Fonts missing
Closed this issue ยท 13 comments
So the conversion is super quick and accurate for all images as far as I can tell. However, none of the text is readable. Instead it is a bunch of blocky characters. So it seems that the fonts are missing.
Any plans to support fonts properly?
Apologies for the delay on this - I've already noted this on #3 and I haven't yet found an appropriate configuration for pdf.js to recognise more fonts - feel free to dig around in their docs and let me know / submit a pull request if you find a solution.
I am thinking it is an issue with "canvas" not seeing the fonts. If the fonts are embedded in the PDF, it probably needs to be loaded into canvas.
I was getting the same issue. I changed line 100 in pdf-img-convert.js to set disableFontFace argument to true and I get a much better result when rendering text.
var loadingTask = pdfjs.getDocument({data: pdfData, disableFontFace:true});
Might be worth while breaking this argument out into the config option.
Reading a bit more it looks like the whole parameter can be removed as pdfjs should handle it automatically now in nodejs. mozilla/pdf.js#9778
var loadingTask = pdfjs.getDocument({data: pdfData});
That seems to work for me however I have not done extensive testing.
Once the project is updated, I can run a few tests and if that works push it out to a large audience doing conversions to see if it has an issue in real life.

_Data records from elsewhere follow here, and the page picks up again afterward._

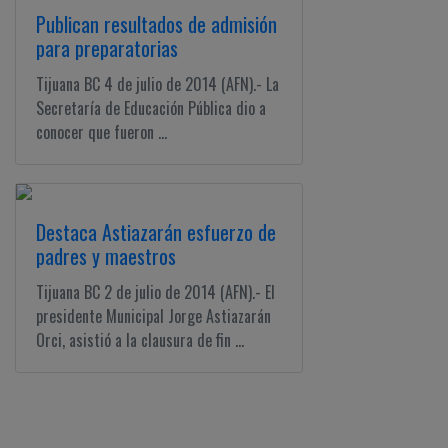
Publican resultados de admisión
para preparatorias
Tijuana BC 4 de julio de 2014 (AFN).- La
Secretaría de Educación Pública dio a
conocer que fueron ...
Destaca Astiazarán esfuerzo de
padres y maestros
Tijuana BC 2 de julio de 2014 (AFN).- El
presidente Municipal Jorge Astiazarán
Orci, asistió a la clausura de fin ...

Thanks for the help - I'll try a combination of removing the disableFontFace
arg and maybe trying a different version of node-canvas
which copes with fonts better.
So I've done some research and some playing around on this - I've found that, indeed, it recognises more characters with disableFontFace
removed. However pdf.js pre-processing struggles with fonts in certain circumstances resulting in the characters not being rendered at all (talked about extensively in this issue) - so it seems like I can't make conversion completely airtight without them fixing this.

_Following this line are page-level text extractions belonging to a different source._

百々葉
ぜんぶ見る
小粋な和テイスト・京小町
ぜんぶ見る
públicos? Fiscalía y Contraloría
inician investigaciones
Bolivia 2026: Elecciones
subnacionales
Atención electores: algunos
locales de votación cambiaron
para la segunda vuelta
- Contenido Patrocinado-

I'll remove disableFontFace: false
from the code and I'll probably set it as an optional parameter on conversion.
I've released the proposed fix as a beta version so if you'd like to test it use:
npm install pdf-img-convert@1.0.4-beta.0
As amazing as this project is, unless fonts are reliable, it cannot be used in production. How about looking at PDF Lib instead?

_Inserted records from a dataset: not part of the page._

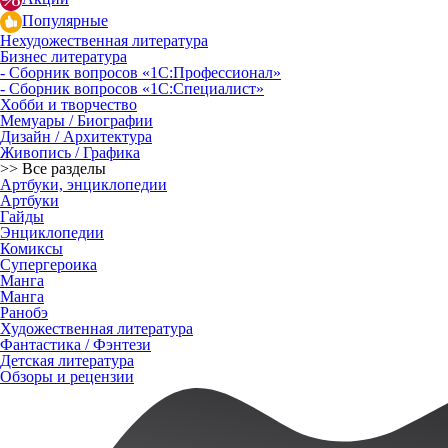
Популярные
Нехудожественная литература
Бизнес литература
- Сборник вопросов «1С:Профессионал»
- Сборник вопросов «1С:Специалист»
Хобби и творчество
Мемуары / Биографии
Дизайн / Архитектура
Живопись / Графика
>> Все разделы
Артбуки, энциклопедии
Артбуки
Гайды
Энциклопедии
Комиксы
Супергероика
Манга
Манга
Ранобэ
Художественная литература
Фантастика / Фэнтези
Детская литература
Обзоры и рецензии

I investigated using PDF-Lib before pdf.js - unfortunately it has even more limited rendering capabilities. I'll investigate making a pdf.js fork for this use-case because what I ideally need is font rendering which falls back on system fonts when they're not embedded properly in the PDF but it'll probably take quite a while.
I installed the pdf-img-convert@1.0.4-beta.0 version and it worked for me! Thanks!
Thanks, pdf-img-convert@1.0.4-beta.0
works for me as well! Will the fix be included in a stable release?